_Problem details_.
Copy the records verbatim, starting at the beginning and ending with the line that contains "volunteer opportunities.". Include that final line.

_Collected data_.

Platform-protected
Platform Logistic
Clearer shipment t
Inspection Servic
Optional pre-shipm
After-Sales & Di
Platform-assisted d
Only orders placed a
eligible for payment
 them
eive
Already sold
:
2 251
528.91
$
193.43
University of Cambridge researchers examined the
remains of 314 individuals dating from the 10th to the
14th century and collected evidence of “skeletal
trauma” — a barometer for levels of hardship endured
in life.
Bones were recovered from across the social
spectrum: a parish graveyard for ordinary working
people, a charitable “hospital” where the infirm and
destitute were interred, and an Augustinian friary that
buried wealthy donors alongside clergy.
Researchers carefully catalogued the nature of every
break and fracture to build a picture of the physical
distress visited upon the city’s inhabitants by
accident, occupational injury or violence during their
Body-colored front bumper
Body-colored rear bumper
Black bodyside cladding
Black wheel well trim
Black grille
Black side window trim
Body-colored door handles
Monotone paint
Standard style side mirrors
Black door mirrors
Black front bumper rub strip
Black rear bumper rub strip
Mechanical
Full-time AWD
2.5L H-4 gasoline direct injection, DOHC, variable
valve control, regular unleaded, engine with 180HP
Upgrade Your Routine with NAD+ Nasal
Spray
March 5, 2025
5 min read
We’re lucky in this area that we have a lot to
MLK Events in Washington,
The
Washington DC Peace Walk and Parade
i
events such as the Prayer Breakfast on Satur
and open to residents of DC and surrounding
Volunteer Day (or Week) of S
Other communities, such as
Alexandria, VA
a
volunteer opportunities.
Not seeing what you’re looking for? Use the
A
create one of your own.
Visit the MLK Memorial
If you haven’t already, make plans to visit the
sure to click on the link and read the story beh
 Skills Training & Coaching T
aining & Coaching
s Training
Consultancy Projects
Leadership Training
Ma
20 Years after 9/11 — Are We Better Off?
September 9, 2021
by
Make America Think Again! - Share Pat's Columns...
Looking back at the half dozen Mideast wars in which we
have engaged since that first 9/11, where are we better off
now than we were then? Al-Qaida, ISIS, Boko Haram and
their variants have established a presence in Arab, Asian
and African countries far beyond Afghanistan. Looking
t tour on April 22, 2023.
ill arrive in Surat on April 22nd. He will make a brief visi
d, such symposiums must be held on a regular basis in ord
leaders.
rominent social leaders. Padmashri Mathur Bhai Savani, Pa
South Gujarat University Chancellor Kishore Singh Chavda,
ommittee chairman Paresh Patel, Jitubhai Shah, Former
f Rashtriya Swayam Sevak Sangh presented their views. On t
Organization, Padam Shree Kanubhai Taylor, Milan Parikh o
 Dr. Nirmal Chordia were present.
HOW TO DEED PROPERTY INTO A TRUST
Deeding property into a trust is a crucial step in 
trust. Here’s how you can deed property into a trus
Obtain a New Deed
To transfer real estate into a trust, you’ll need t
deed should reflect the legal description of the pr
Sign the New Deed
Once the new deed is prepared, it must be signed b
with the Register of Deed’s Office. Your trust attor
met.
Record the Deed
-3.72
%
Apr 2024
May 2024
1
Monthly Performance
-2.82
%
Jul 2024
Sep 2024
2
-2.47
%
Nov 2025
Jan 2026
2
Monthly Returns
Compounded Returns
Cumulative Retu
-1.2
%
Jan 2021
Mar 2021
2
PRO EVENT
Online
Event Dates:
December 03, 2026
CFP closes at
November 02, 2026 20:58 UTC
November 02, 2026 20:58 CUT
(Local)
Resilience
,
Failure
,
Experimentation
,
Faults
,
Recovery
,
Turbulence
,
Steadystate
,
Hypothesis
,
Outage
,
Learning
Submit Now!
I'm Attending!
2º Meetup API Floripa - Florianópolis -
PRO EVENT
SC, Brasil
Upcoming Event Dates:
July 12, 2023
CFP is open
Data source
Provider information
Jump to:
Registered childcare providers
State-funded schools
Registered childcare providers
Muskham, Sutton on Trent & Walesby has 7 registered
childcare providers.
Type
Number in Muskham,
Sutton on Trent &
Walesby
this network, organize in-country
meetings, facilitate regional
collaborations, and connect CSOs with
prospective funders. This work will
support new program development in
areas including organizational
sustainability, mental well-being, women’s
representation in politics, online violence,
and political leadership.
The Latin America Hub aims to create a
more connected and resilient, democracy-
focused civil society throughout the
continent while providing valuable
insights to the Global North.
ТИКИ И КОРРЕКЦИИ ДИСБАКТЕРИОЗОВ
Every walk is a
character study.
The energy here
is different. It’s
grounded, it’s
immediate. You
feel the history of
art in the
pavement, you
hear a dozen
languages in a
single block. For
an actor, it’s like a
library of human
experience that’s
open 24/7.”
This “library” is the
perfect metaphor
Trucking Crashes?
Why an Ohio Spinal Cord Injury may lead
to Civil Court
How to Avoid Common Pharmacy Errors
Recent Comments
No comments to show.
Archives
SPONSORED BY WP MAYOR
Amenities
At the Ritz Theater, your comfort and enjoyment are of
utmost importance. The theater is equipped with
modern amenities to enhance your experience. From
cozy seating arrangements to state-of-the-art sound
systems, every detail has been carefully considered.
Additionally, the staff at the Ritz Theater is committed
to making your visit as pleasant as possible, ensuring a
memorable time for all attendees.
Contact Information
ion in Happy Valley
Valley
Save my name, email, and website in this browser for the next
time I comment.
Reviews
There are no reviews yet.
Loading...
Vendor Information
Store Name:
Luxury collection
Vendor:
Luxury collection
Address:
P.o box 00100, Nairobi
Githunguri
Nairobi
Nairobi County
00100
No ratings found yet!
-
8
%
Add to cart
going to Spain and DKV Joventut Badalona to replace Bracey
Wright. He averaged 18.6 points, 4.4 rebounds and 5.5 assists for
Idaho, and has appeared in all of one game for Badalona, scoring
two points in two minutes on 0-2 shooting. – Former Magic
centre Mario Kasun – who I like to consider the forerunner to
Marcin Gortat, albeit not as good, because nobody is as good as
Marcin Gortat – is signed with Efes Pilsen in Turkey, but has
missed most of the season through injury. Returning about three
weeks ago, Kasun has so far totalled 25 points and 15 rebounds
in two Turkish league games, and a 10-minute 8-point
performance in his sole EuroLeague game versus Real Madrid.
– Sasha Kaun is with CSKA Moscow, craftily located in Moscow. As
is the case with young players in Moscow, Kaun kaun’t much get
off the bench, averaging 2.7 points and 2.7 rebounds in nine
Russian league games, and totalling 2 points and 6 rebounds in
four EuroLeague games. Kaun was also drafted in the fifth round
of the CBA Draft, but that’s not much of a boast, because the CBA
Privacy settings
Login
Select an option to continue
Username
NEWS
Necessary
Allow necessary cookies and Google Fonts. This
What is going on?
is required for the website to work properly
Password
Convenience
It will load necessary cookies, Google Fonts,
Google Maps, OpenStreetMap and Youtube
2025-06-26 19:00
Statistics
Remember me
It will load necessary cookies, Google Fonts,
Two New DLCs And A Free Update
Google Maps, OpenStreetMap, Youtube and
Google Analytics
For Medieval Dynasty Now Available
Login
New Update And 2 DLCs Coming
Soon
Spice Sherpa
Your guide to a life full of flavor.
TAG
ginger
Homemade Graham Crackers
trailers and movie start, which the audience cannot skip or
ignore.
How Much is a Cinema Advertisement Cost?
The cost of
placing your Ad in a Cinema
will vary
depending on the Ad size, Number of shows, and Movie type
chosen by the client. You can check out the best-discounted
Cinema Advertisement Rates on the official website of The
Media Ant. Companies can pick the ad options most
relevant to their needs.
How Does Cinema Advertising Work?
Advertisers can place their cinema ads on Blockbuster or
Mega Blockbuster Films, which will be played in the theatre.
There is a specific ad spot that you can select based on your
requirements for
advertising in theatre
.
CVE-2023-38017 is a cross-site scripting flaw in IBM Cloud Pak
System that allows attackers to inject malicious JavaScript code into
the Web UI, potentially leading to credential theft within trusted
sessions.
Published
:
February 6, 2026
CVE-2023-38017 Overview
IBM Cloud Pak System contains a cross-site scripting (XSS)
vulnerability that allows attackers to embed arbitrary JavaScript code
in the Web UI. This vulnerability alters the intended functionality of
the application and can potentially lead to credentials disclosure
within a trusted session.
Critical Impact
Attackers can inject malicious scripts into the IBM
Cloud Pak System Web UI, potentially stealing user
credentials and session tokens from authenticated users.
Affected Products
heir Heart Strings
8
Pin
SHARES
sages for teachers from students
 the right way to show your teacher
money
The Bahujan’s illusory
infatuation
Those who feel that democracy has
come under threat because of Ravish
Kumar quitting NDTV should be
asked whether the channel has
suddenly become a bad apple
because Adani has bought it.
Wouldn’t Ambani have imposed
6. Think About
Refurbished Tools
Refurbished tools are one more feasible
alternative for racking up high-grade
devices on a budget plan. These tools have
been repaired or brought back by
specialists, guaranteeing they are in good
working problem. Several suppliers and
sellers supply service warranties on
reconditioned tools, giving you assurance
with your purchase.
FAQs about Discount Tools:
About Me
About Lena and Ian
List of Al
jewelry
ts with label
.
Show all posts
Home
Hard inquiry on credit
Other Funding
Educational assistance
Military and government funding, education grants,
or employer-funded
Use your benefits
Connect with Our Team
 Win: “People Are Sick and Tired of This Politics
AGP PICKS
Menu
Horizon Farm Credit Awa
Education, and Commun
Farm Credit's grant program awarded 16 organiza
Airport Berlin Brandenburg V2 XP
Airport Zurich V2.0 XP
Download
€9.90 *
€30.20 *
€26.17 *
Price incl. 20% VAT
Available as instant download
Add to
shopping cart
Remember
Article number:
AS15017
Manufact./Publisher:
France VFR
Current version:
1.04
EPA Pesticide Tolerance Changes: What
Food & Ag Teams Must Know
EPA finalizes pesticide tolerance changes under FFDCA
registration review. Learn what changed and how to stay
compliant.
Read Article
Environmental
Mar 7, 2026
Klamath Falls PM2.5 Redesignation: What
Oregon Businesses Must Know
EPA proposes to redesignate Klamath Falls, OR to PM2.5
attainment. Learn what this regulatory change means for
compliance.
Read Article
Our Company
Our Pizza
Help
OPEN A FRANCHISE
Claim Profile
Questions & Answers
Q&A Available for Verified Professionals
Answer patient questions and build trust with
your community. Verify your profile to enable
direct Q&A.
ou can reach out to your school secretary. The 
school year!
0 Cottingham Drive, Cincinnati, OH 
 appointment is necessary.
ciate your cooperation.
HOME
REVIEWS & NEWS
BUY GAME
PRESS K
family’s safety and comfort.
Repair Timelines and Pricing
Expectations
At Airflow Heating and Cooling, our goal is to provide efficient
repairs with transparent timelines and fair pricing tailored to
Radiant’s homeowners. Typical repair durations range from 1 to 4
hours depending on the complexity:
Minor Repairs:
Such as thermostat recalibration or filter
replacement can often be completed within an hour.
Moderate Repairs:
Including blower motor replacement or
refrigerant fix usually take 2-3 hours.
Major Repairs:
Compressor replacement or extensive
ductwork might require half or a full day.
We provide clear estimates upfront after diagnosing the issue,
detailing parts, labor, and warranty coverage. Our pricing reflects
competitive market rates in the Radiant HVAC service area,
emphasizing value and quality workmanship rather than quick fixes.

_Expected answer_.
Platform-protected
Platform Logistic
Clearer shipment t
Inspection Servic
Optional pre-shipm
After-Sales & Di
Platform-assisted d
Only orders placed a
eligible for payment
 them
eive
Already sold
:
2 251
528.91
$
193.43
University of Cambridge researchers examined the
remains of 314 individuals dating from the 10th to the
14th century and collected evidence of “skeletal
trauma” — a barometer for levels of hardship endured
in life.
Bones were recovered from across the social
spectrum: a parish graveyard for ordinary working
people, a charitable “hospital” where the infirm and
destitute were interred, and an Augustinian friary that
buried wealthy donors alongside clergy.
Researchers carefully catalogued the nature of every
break and fracture to build a picture of the physical
distress visited upon the city’s inhabitants by
accident, occupational injury or violence during their
Body-colored front bumper
Body-colored rear bumper
Black bodyside cladding
Black wheel well trim
Black grille
Black side window trim
Body-colored door handles
Monotone paint
Standard style side mirrors
Black door mirrors
Black front bumper rub strip
Black rear bumper rub strip
Mechanical
Full-time AWD
2.5L H-4 gasoline direct injection, DOHC, variable
valve control, regular unleaded, engine with 180HP
Upgrade Your Routine with NAD+ Nasal
Spray
March 5, 2025
5 min read
We’re lucky in this area that we have a lot to
MLK Events in Washington,
The
Washington DC Peace Walk and Parade
i
events such as the Prayer Breakfast on Satur
and open to residents of DC and surrounding
Volunteer Day (or Week) of S
Other communities, such as
Alexandria, VA
a
volunteer opportunities.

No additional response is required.